* Latihan Soal *
1 > Menurut teks bacaan, siapa nama janda kaya raya tempat Klenting Kuning tinggal?
2 > Tolong salin kata demi kata bagian teks bacaan yang dimulai dari "Di lain sisi" dan berakhir pada "seluruh pelosok desa.".
3 > Sebutkan semua dongeng rakyat yang menurut teks bacaan berkiblat pada Cerita Panji.

Terakota.id—Epos Panji hidup dalam tradisi tutur lisan rakyat. Kisah pengembaraan Panji mencari Candrakirana menginspirasi berbagai dongeng rakyat. Beberapa dongeng rakyat berkiblat pada Cerita Panji. Ande-Ande Lumut, Timun Mas, Keong Mas, Thothok Kerot, Utheg-utheg Ugel, Kethek Ogleng, Yuyu Kangkang.
Ande-Ande Lumut mengisahkan penyamaran Dewi Sekartaji menjadi Klenting Kuning. Dongeng ini bermula ketika Dewi Sekartaji dan Panji Asmarabangun telah menikah. Kerajaan Jenggala diserang musuh secara tiba-tiba.
Dewi Sekartaji melarikan diri. Ia menyamar jadi gadis kampung bernama Klenting Kuning. Ia tinggal di rumah seorang janda kaya raya, Nyi Intan namanya. Nyi Intan dan anak-anaknya selalu menyuruh Klenting Kuning melakukan pekerjaan rumah.
Di lain sisi Panji Asmarabangun mencari Dewi Sekartaji. Ia juga menyamar jadi Ande-Ande Lumut. Panji Asmarabangun alias Ande-Ande Lumut dibantu Mbok Randa perihal tempat tinggal. Di Desa Dadapan, sebuah desa yang terpisah oleh sungai, Ande-Ande Lumut menggelar pencarian jodoh. Dibantu para pengawal, informasi pencarian jodoh disebarkan ke seluruh pelosok desa.
Nyai Intan dan ketiga anaknya, Klenting Abang, Klenting Ijo dan Klenting Biru menghalangi Klenting Kuning agar tak berangkat ke Desa Dadapan. Mereka menyuruh Klenting Kuning mencuci pakaian kotor ke sungai. Sementara anak-anak Nyai Intan pergi ke tempat sayembara.
Di sungai, Klenting Kuning bertemu burung bangau. Burung bangau itu memberikan sebuah cambuk, bisa digunakan ketika Klenting Kuning membutuhkan pertolongan. Si bangau juga menyuruh Klenting Kuning pergi ke Desa Dadapan.

Klenting Kuning pulang, lalu bersiap pergi ke tempat sayembara. Desa Dadapan terletak di seberang desa. Yuyu Kangkang menawarkan bantuan menyeberangi sungai. Sebagai imbal balik, Yuyu Kangkang mencium perempuan-perempuan yang diseberangkannya.
Klenting Kuning menolak, kesabarannya habis. Ia memukulkan cambuknya ke sungai. Seketika, Sungai Bengawan Solo surut. Yuyu Kangkang ketakutan, terpaksa ia membantu Klenting Kuning menyeberangi sungai.

* Bagian Data *
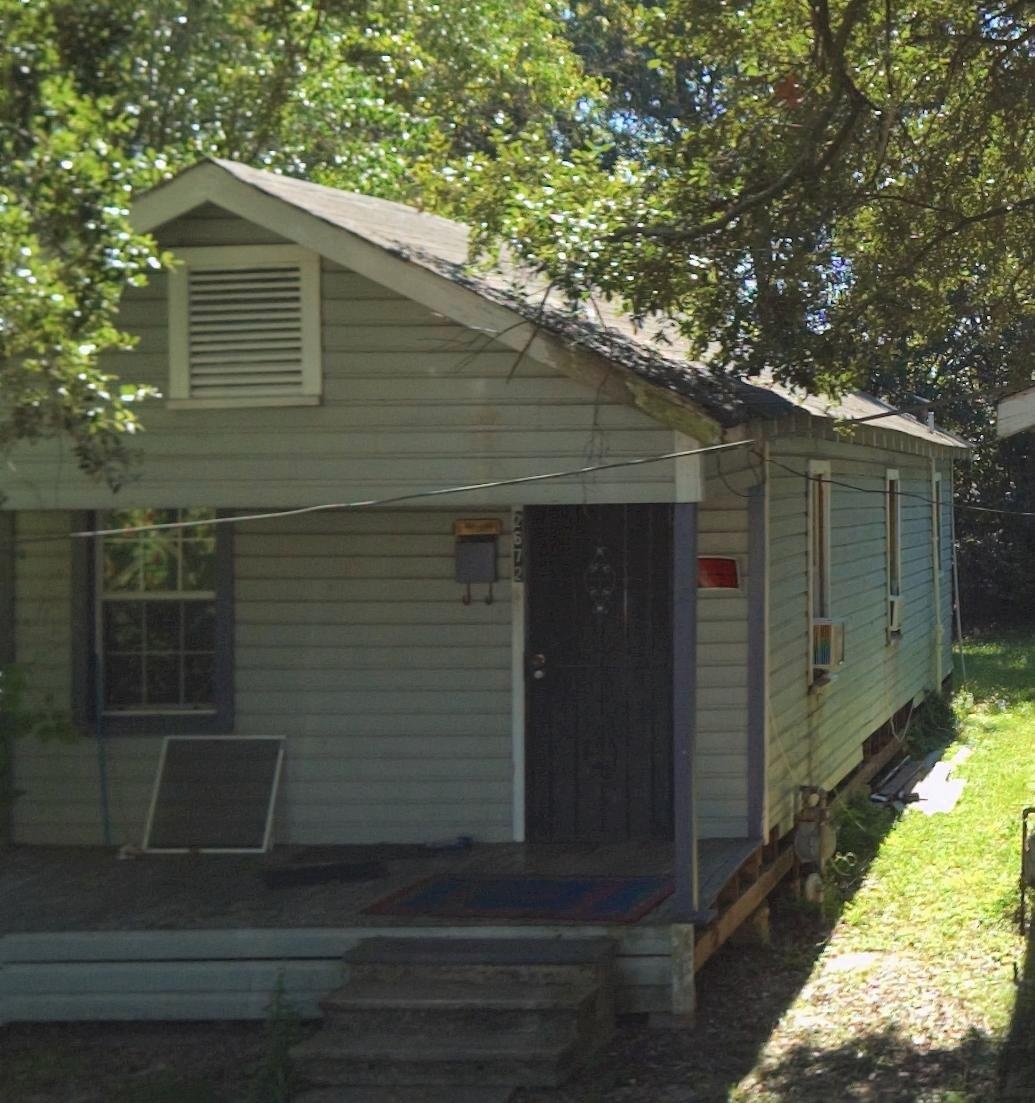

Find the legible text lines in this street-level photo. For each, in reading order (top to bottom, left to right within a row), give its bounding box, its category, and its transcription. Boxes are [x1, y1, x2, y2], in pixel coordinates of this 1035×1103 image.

[511, 512, 525, 583] StreetNumber: 2672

* Daftar Jawaban *
1 > Nyi Intan.

2 >
Di lain sisi Panji Asmarabangun mencari Dewi Sekartaji. Ia juga menyamar jadi Ande-Ande Lumut. Panji Asmarabangun alias Ande-Ande Lumut dibantu Mbok Randa perihal tempat tinggal. Di Desa Dadapan, sebuah desa yang terpisah oleh sungai, Ande-Ande Lumut menggelar pencarian jodoh. Dibantu para pengawal, informasi pencarian jodoh disebarkan ke seluruh pelosok desa.

3 > Ande-Ande Lumut, Timun Mas, Keong Mas, Thothok Kerot, Utheg-utheg Ugel, Kethek Ogleng, Yuyu Kangkang